[Photos of people with keypoints]
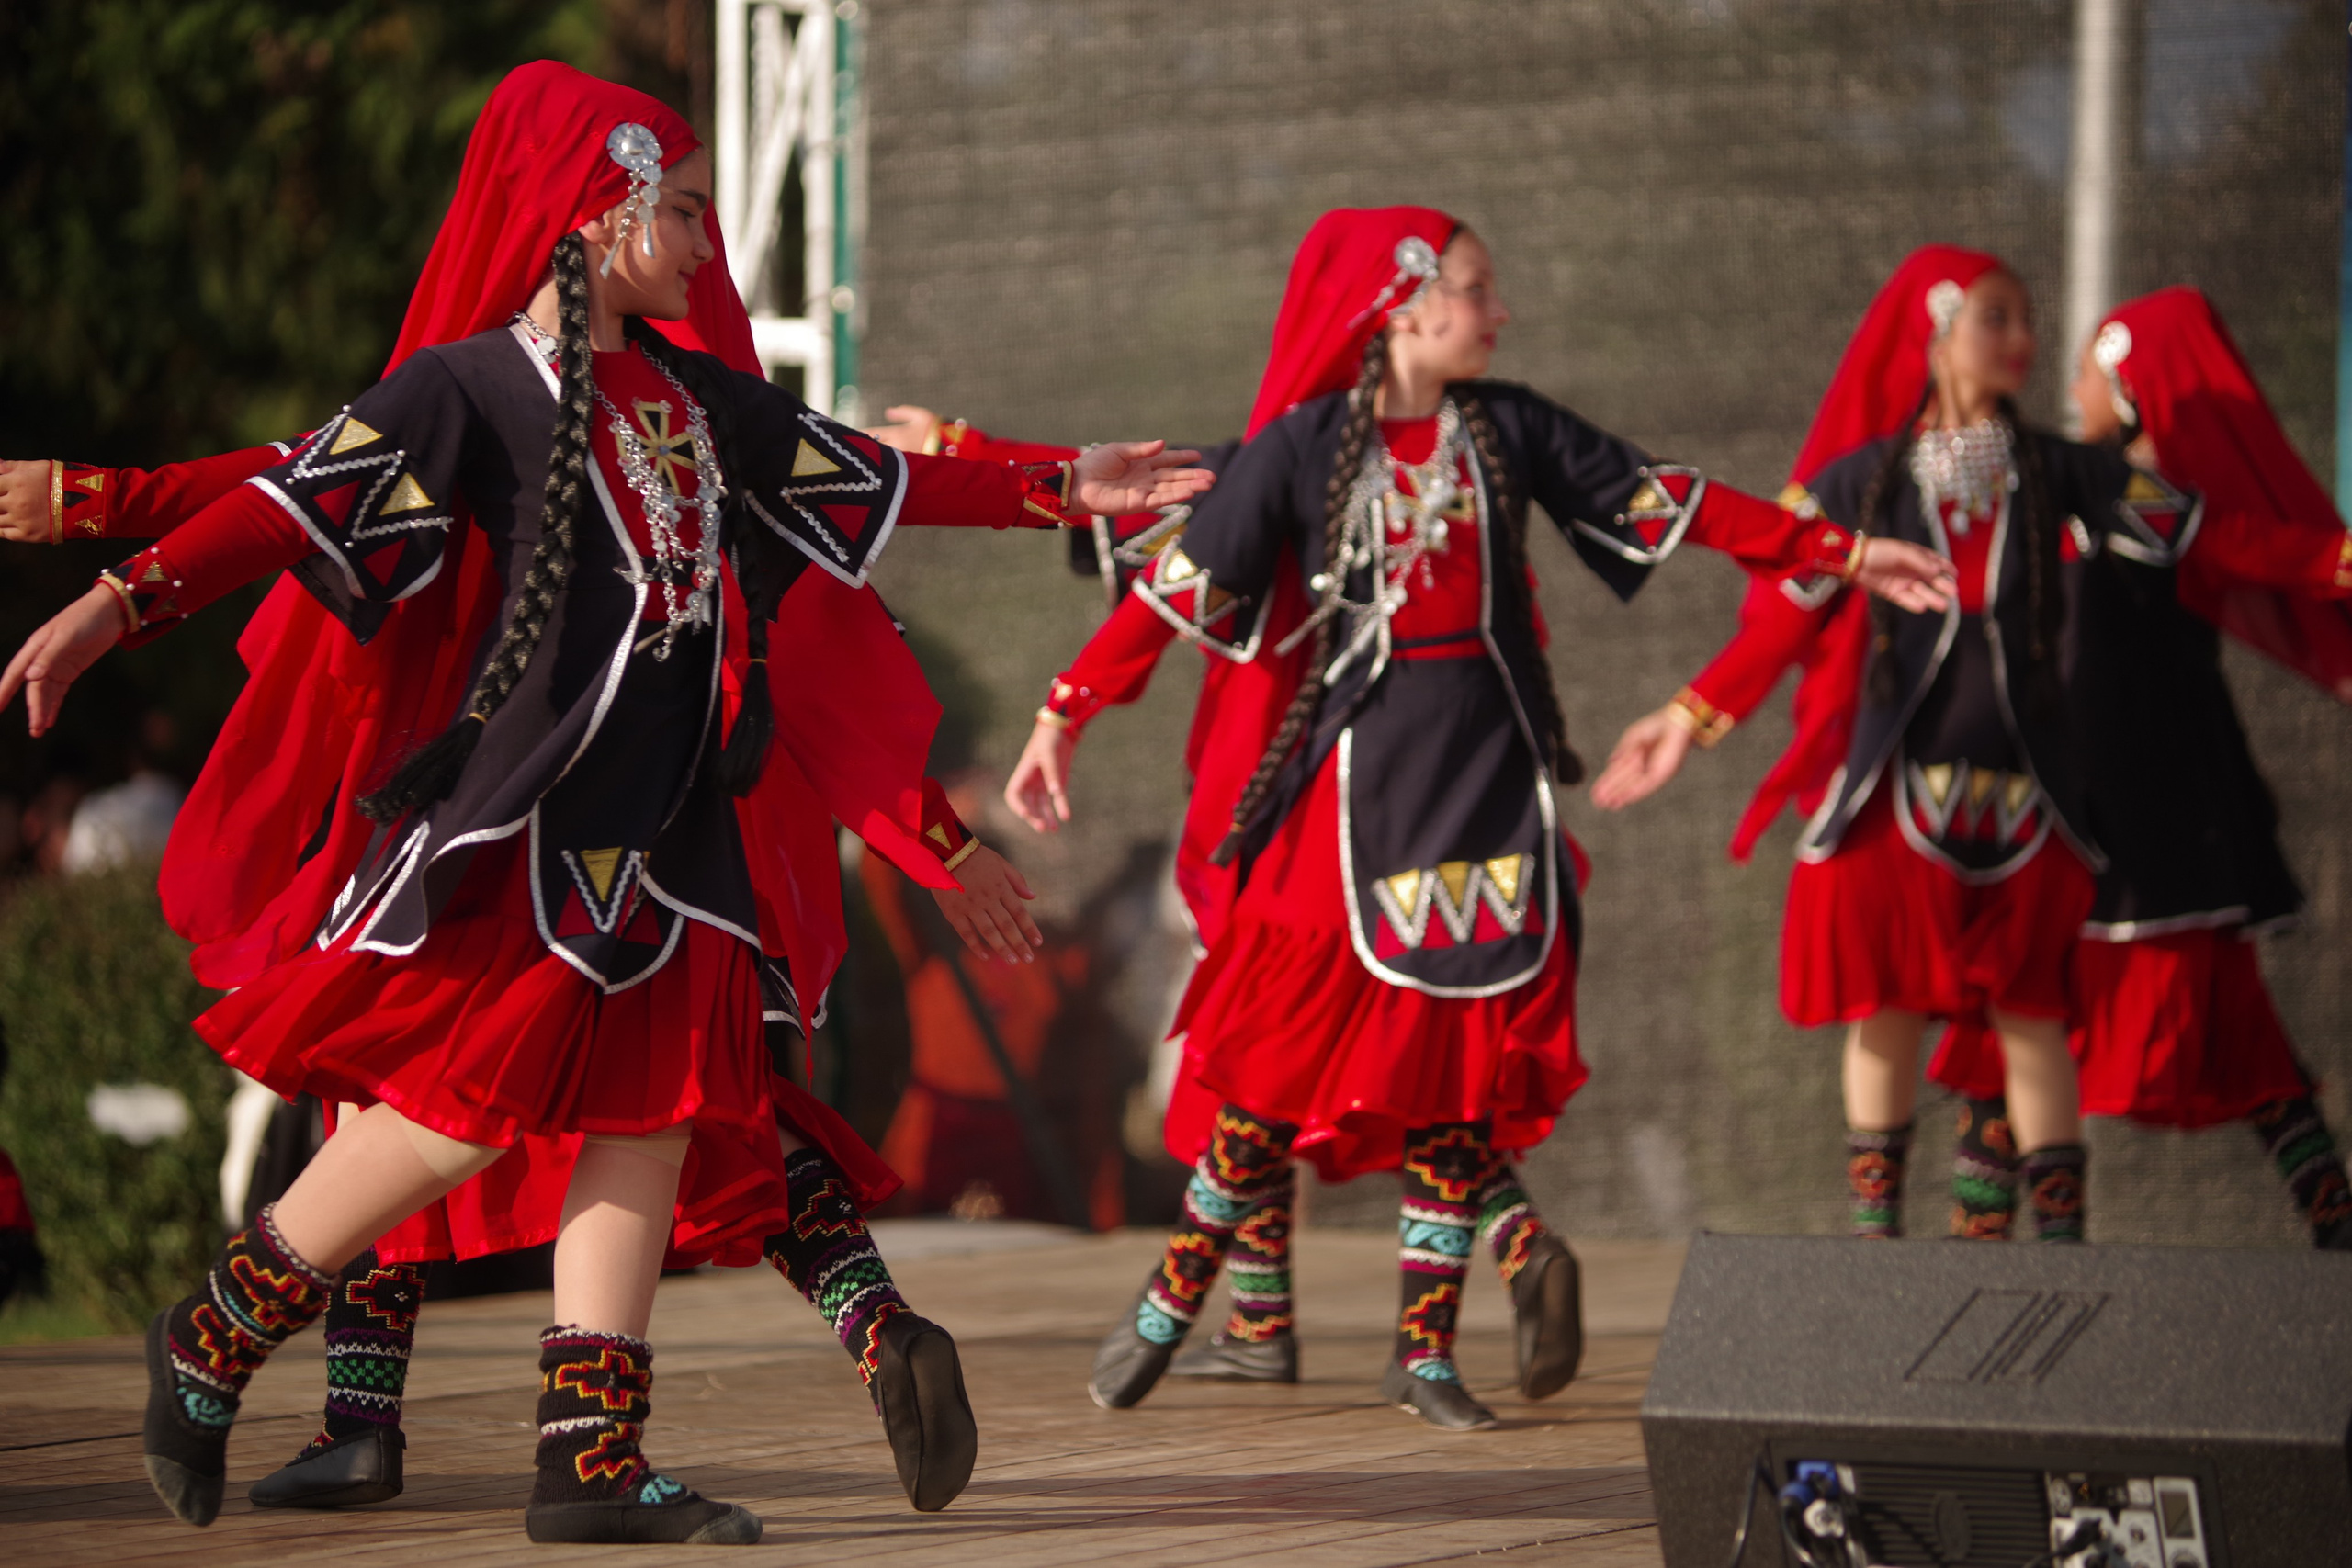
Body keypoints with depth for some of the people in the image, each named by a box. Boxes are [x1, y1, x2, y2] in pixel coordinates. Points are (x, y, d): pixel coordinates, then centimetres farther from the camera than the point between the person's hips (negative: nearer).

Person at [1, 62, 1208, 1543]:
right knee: (473, 1100, -12)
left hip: (666, 834, 7)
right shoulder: (473, 386, -7)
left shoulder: (696, 397, 16)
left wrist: (1062, 489, 28)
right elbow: (304, 503, -17)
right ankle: (212, 1340, 6)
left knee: (656, 1105, 1)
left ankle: (594, 1460, 3)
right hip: (516, 828, -7)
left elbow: (878, 478, 25)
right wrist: (122, 602, -29)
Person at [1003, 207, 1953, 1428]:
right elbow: (1181, 587, -5)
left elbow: (1667, 504, 9)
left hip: (1487, 772, 3)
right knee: (1292, 1045, -3)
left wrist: (1842, 555, 7)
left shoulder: (1506, 428, 7)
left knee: (1459, 1056, 1)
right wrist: (1067, 713, -13)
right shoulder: (1305, 443, -4)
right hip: (1358, 772, -3)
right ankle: (1171, 1307, 7)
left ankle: (1425, 1349, 4)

__WORK TO COMPLETE__
Format the lines of the data above as a numbered list, starting at the line containing "right knee: (1292, 1045, -3)" and continuing through the end of the data, including both ends and omitting any blank lines.

__TASK OUTPUT__
1. right knee: (1292, 1045, -3)
2. left wrist: (1842, 555, 7)
3. left shoulder: (1506, 428, 7)
4. left knee: (1459, 1056, 1)
5. right wrist: (1067, 713, -13)
6. right shoulder: (1305, 443, -4)
7. right hip: (1358, 772, -3)
8. right ankle: (1171, 1307, 7)
9. left ankle: (1425, 1349, 4)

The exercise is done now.